Monday, March 2, 2020

Artists Way Week 7...

This weeks chapter was recovering a sense of connection.

I get the feeling its wanting to help you try to re-connect with certain aspects of life that guide you towards that creative self.

I talks about listening, about perfectionism, jealousy.  Who are you jealous of and why?

A few of the questions asked I found I had interesting answers to were:

As a kid I could have used:  Better Teachers
As a kid I lacked: Focus (This hasn't changed)
I am sorry that I will never again see: My grandparents (I really miss them so much lately.  They would be so happy and excited with the fact that I've found someone and living with them.
I beat myself up about the loss of: Innocence.  I think we forget out important this is when we're young and how quick we lose it.
Writing my morning pages has shown me: I don't hate is as much as I used to.
I"m taking a greater interest in: This whole process.

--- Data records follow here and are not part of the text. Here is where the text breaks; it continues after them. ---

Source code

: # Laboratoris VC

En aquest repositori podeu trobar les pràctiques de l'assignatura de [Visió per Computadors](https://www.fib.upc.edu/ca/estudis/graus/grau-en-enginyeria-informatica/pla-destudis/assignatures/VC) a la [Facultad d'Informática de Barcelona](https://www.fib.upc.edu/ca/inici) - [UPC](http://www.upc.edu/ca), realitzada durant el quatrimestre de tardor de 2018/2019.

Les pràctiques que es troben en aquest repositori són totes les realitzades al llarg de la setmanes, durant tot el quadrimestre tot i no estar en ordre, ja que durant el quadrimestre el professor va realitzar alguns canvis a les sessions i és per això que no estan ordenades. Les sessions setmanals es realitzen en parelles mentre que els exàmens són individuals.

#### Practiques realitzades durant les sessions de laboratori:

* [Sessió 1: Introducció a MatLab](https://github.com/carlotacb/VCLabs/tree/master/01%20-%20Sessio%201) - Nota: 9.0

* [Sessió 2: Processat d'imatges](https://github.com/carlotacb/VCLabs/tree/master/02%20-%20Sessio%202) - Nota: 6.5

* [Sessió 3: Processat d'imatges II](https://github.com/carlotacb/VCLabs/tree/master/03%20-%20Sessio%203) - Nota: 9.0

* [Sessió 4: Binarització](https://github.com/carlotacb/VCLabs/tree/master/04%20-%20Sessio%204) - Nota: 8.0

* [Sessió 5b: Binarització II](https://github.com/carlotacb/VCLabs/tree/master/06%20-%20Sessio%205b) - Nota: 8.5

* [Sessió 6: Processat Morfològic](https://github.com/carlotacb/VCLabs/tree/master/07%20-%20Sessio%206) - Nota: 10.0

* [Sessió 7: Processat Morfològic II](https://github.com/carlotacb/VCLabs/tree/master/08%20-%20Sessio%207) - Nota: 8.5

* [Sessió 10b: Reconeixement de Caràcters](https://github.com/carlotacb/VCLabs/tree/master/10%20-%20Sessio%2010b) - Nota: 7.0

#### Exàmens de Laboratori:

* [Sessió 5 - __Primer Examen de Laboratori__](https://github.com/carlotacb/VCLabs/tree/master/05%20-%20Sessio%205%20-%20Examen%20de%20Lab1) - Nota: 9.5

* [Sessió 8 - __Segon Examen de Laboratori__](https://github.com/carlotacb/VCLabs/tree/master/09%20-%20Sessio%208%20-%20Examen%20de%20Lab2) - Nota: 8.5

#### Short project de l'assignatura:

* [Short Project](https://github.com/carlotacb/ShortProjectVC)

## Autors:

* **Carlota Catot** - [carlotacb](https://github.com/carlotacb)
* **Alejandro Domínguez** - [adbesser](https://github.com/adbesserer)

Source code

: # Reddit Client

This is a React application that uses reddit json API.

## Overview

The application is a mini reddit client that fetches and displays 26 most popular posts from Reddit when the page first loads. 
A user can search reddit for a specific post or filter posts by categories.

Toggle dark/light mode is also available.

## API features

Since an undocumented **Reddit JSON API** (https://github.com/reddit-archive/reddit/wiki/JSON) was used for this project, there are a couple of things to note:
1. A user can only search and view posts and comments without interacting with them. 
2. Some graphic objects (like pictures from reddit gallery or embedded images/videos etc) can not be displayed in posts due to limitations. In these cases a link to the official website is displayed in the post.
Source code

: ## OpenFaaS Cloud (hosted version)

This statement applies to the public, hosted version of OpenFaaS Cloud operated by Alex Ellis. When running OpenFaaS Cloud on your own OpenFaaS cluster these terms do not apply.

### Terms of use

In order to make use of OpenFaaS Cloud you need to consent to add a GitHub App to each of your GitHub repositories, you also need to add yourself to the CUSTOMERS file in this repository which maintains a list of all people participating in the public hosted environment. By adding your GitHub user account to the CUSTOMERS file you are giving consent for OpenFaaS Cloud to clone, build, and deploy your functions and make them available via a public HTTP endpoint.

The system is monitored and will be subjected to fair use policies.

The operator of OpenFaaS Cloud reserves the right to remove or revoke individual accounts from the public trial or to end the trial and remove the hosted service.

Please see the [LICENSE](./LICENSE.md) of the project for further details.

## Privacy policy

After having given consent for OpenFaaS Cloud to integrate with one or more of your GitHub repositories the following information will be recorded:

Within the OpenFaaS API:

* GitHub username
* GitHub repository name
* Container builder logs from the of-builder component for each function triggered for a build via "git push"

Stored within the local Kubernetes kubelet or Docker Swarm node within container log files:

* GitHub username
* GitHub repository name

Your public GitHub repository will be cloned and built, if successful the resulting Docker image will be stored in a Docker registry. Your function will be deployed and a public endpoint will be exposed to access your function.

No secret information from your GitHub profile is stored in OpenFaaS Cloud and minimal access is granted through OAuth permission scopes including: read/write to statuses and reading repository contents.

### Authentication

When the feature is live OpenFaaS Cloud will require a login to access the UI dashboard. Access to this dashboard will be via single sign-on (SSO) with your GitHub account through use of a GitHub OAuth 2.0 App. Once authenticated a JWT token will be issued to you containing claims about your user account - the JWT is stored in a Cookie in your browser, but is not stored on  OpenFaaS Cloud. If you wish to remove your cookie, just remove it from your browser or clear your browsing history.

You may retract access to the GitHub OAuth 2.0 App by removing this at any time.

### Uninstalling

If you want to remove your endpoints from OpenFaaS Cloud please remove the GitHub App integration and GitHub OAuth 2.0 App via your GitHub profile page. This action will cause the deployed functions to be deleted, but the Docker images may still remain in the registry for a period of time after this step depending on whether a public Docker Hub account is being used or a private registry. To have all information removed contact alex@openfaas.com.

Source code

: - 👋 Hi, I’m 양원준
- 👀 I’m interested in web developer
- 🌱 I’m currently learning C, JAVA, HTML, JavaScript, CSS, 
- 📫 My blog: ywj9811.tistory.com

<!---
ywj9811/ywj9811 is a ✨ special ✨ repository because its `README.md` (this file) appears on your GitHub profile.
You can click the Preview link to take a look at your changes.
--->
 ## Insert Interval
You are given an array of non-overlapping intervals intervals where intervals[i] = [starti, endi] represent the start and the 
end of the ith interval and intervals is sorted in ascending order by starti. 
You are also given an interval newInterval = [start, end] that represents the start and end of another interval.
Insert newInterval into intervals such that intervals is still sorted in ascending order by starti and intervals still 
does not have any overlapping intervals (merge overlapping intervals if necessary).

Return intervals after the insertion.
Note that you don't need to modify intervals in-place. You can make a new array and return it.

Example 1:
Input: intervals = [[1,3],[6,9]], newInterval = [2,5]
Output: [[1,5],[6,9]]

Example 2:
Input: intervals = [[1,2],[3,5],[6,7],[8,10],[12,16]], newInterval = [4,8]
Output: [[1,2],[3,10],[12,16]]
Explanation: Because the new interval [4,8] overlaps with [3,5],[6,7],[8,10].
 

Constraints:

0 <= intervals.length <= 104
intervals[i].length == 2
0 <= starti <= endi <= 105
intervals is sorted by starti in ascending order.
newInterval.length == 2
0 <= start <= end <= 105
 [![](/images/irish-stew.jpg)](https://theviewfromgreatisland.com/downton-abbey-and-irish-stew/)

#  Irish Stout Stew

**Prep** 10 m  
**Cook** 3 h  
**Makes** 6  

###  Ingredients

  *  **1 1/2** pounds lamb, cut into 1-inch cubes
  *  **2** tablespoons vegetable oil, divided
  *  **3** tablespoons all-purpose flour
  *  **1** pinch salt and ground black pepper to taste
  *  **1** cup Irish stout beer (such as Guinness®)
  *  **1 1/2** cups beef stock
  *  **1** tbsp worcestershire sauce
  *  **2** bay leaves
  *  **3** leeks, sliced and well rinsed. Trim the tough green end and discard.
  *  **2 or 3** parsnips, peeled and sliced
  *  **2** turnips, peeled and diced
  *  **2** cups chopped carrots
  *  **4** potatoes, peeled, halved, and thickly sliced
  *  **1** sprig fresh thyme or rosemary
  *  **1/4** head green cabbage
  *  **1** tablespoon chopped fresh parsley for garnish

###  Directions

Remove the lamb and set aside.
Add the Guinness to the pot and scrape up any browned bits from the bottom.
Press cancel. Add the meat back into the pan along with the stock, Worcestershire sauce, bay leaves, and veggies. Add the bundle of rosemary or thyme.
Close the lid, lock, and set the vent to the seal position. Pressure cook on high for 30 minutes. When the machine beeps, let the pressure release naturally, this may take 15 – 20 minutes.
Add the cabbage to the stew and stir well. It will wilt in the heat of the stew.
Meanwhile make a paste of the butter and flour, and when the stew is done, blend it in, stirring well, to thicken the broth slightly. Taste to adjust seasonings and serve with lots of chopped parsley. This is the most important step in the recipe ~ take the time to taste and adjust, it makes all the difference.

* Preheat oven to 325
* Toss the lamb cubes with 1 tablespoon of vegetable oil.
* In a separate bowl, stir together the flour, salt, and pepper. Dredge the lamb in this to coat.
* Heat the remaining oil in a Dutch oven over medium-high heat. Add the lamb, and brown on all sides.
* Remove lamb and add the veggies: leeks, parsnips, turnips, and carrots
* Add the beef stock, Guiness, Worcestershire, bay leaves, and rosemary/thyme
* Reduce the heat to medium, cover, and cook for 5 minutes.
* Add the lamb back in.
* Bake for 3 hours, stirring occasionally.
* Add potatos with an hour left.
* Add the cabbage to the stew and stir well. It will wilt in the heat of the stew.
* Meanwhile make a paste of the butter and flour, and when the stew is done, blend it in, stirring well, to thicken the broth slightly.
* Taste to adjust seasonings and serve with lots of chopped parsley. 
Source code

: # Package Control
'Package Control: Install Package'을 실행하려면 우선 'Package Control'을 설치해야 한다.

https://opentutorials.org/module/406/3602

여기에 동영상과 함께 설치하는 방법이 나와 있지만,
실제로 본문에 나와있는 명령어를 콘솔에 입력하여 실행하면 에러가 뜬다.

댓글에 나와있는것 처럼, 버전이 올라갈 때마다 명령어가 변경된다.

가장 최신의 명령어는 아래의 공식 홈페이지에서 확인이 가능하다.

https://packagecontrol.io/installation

It also asked you to list 5 favorite films as quick as you can and then look at them and see what it says.  It's so funny because I'm such a horror junkie but my list of 5 is: Chef, Under the Tucson Sun, Stealing Beauty, Labrynth and Legend (I thought of the both at them same time) and Rear Window.  I think I find myself really drawn to movies that are beautiful and make me feel good in my soul.  So of course I'm going to post pictures of them!









A lot of the little things it tells you to do this week seem very self care like...take yourself to a sacred space, listen to one side of an album, wear a favorite outfit for no reason, etc.  I did a few, but find I already do this in my daily life anyway.  If it brings me joy I do it!

I did try to tackle my Image File a bit more.


I did my morning pages every day!  That's right!  Every damn day!!

For my Artists Date this week I took myself to the movies!  I haven't done that in a really long time.  I caught a 9am showing and watched Birds of Prey.  I had been wanting to see it and knew it would probably be a fun girl power movie and that's exactly what it was.  It was only me and 3 other comic book geek lookin dudes in the theater but I found myself squealing and clapping with delight many times!

I took a lot of time for myself this weekend.  I had my pad to myself and I just relaxed, enjoyed the quiet, took lots of walks and sat out in my little yard often.  It was a good weekend for sure!